The Bodrum Castle (Castle of St. Peter or Petronium) was built by the Knights of St John between 1406-1522 on a small rocky peninsula set between two sheltered harbors in Bodrum. In the construction of the castle, the stones of Mausoleion, which was one of the seven wonders of the world and demolished due to an earthquake were used. The Bodrum Castle (Castle of St. Peter or Petronium) has towers known as the French, Italian, English, German and Spanish (The Snake Tower) bearing the names of the nations responsible for their construction. After the island of Rhodes was taken over by the Turks in 1522, the knights left Bodrum and its surrounding territory on January 5., 1523. Being used as a prison for a period of time since 1895, the castle turned to ruin due to bombing of the French and English forces on May 26-28, 1915, during World War I. and was abandoned.

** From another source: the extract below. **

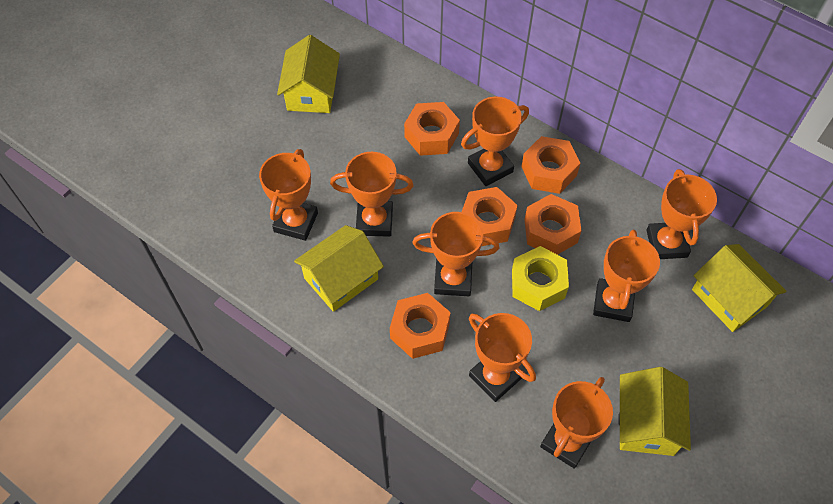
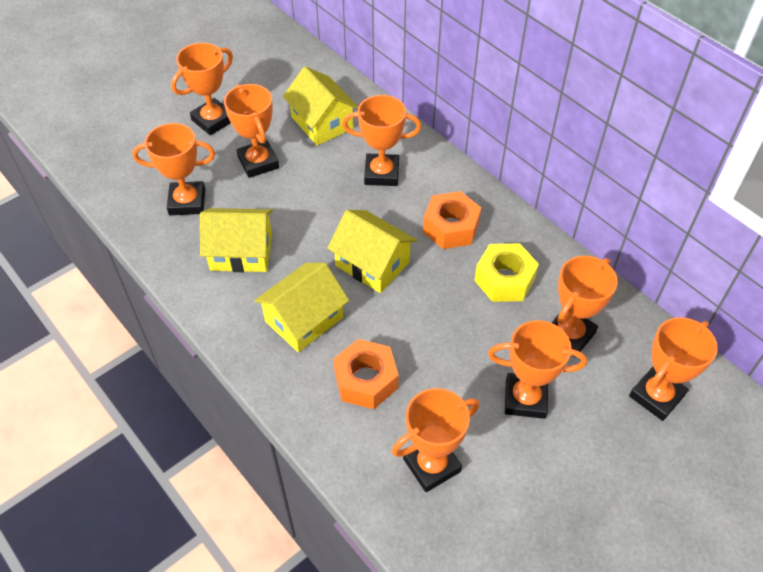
orange nut: 5 -> 2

Except the the walls of the castle on the east side, those on the other sides were fortified as double walls. There are seven gates leading to the keep inside the castle and studded coats of arms above the Gates of the moats. There are crucifixes, flat - horizontal belts, dragon and lion figures on the coats of arms. Including the basement of the chapel, there are 14 cisterns in the inner stronghold. The castle pillbox, the ditch between double walls, drawbridge, watch tower and the tughra of Sultan Mahmut II. are marvels to behold in the castle.
During the period of that the Bodrum Castle was used as a prison at the end of the 19th century, it was ascribed Ottoman character with the addition of a turkish bath.Today The castle is used as the ‘Museum of Underwater Archaeology’.